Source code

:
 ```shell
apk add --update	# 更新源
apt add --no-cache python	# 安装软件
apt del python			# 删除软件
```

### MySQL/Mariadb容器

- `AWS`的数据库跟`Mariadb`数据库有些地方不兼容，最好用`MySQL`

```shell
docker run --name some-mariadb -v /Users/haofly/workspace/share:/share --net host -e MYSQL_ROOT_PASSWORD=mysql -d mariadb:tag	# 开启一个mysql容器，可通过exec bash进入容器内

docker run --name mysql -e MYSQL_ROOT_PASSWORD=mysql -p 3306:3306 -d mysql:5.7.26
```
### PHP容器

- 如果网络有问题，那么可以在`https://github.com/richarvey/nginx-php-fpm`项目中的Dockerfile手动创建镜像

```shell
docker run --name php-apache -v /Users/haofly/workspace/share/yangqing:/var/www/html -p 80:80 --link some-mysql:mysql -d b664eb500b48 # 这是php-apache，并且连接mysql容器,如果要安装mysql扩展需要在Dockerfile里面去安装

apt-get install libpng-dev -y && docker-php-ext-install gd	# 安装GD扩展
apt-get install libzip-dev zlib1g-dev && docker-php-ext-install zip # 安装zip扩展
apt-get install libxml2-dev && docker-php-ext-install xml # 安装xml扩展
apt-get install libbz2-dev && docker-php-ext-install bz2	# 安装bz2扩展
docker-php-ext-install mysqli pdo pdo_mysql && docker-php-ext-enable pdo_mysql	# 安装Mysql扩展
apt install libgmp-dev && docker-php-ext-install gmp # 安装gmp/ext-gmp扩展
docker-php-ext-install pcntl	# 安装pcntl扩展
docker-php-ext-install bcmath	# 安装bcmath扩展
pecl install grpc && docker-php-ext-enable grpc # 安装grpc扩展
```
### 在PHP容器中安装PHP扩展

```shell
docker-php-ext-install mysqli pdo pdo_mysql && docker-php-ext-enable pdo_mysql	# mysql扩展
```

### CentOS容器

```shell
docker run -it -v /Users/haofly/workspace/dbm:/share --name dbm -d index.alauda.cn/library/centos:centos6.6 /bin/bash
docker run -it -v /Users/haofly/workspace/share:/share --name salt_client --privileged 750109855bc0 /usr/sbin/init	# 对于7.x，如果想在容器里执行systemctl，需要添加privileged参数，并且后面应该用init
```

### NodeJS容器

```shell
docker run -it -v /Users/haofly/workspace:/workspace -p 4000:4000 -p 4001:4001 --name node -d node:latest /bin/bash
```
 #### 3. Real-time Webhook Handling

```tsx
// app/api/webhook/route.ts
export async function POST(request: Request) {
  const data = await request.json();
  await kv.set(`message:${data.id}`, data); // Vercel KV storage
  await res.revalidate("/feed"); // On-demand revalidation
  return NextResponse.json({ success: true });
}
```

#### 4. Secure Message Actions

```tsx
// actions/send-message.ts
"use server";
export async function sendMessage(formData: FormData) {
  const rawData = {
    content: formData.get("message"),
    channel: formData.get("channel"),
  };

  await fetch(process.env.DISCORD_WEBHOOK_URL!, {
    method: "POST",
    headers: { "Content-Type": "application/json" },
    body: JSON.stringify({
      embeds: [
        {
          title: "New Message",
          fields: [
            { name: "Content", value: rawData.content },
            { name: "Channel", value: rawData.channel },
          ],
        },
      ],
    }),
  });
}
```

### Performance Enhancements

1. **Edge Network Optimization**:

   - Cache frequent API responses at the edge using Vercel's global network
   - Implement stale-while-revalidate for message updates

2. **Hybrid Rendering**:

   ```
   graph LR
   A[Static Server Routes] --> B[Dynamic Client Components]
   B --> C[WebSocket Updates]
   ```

-------------------------

What the task requires —
Lines containing the string "Vercel" in the listing: say how many there are, giving only the number.

Solution for this problem —
2